If we focus not on abstract criteria but on what the system feels like to those who are in it, we might better understand when constitutional democracy is being undermined.   An election is clearly not fair when it is hacked by a foreign government working under the table with the powers that be and a media environment is not conducive to democratic debate if the main private news outlets are all signing from the government’s song sheet.  But a focus on constitutional norms and their purposes may not flag these cases as problems.   We need to look at the whole context rather than creating and deploying checklists of norms that a government can game by outsourcing its bad behavior to others. 

In fairness to Dixon and Landau, many of the cases they elaborate in the book are quite textured.  Among other things, they are not fooled by the normative outsourcing that autocratic governments do.  But the idea of constitutional abuse is less flexible than the idea of studying deleterious effects for the practical realization of constitutional democracy, and I worry that their normative checklist provides another gaming opportunity for autocrats.
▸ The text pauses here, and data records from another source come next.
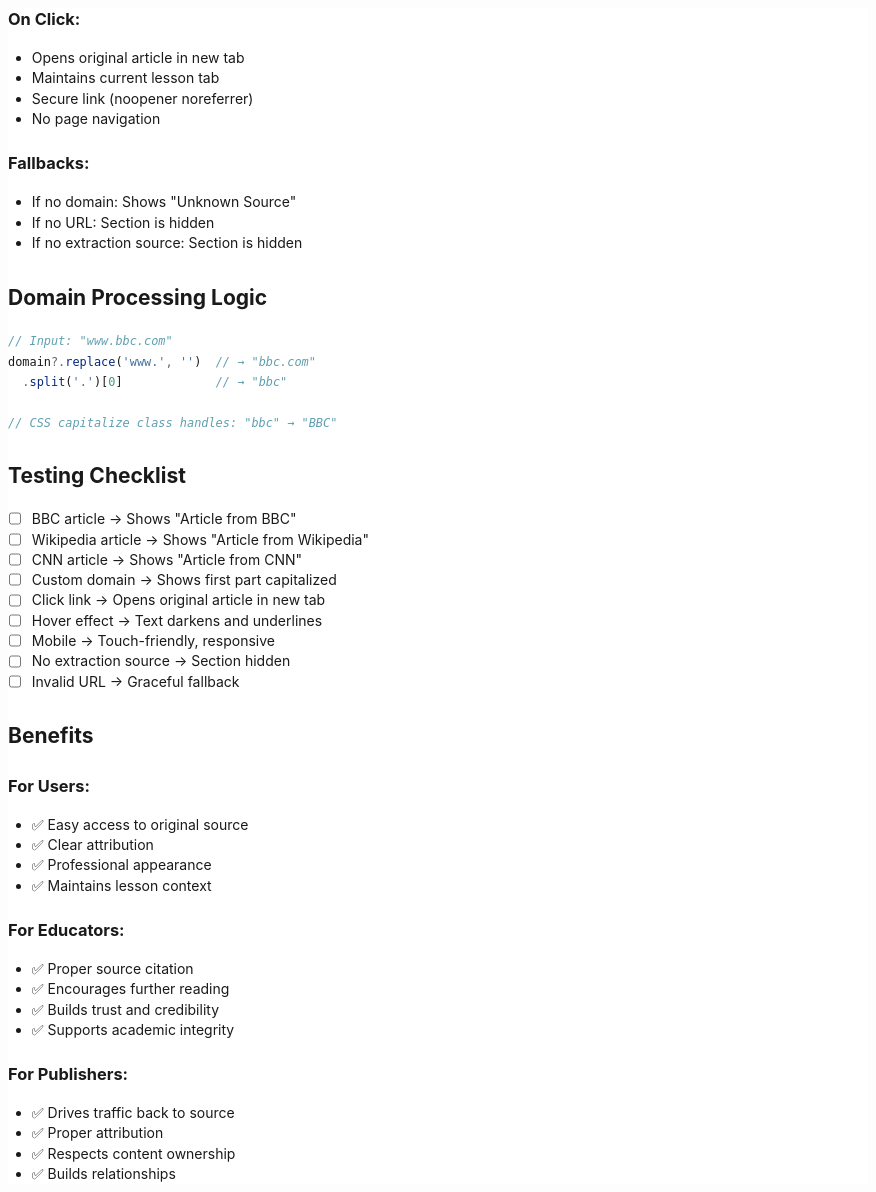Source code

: ### On Click:
- Opens original article in new tab
- Maintains current lesson tab
- Secure link (noopener noreferrer)
- No page navigation

### Fallbacks:
- If no domain: Shows "Unknown Source"
- If no URL: Section is hidden
- If no extraction source: Section is hidden

## Domain Processing Logic

```javascript
// Input: "www.bbc.com"
domain?.replace('www.', '')  // → "bbc.com"
  .split('.')[0]             // → "bbc"
  
// CSS capitalize class handles: "bbc" → "BBC"
```

## Testing Checklist

- [ ] BBC article → Shows "Article from BBC"
- [ ] Wikipedia article → Shows "Article from Wikipedia"
- [ ] CNN article → Shows "Article from CNN"
- [ ] Custom domain → Shows first part capitalized
- [ ] Click link → Opens original article in new tab
- [ ] Hover effect → Text darkens and underlines
- [ ] Mobile → Touch-friendly, responsive
- [ ] No extraction source → Section hidden
- [ ] Invalid URL → Graceful fallback

## Benefits

### For Users:
- ✅ Easy access to original source
- ✅ Clear attribution
- ✅ Professional appearance
- ✅ Maintains lesson context

### For Educators:
- ✅ Proper source citation
- ✅ Encourages further reading
- ✅ Builds trust and credibility
- ✅ Supports academic integrity

### For Publishers:
- ✅ Drives traffic back to source
- ✅ Proper attribution
- ✅ Respects content ownership
- ✅ Builds relationships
All that said, Dixon and Landau have provided a very important and useful focal point for the next round of debate about democratic decline.   Should we proceed by developing norms and identifying abuses of the norms?  Or should we proceed by identifying practical harms and finding remedies?    If I take a different view of the matter than Dixon and Landau, it is not because I haven’t learned an immense amount from them.   We differ over how best to study (and to turn around) the alarming things happening in altogether too many constitutional democracies today.    But Dixon and Landau have done us all a great service by documenting the problems and offering a creative framework for understanding what is going on.  Abusive Constitutional Borrowing should be on everyone’s reading list.   And let the debate begin!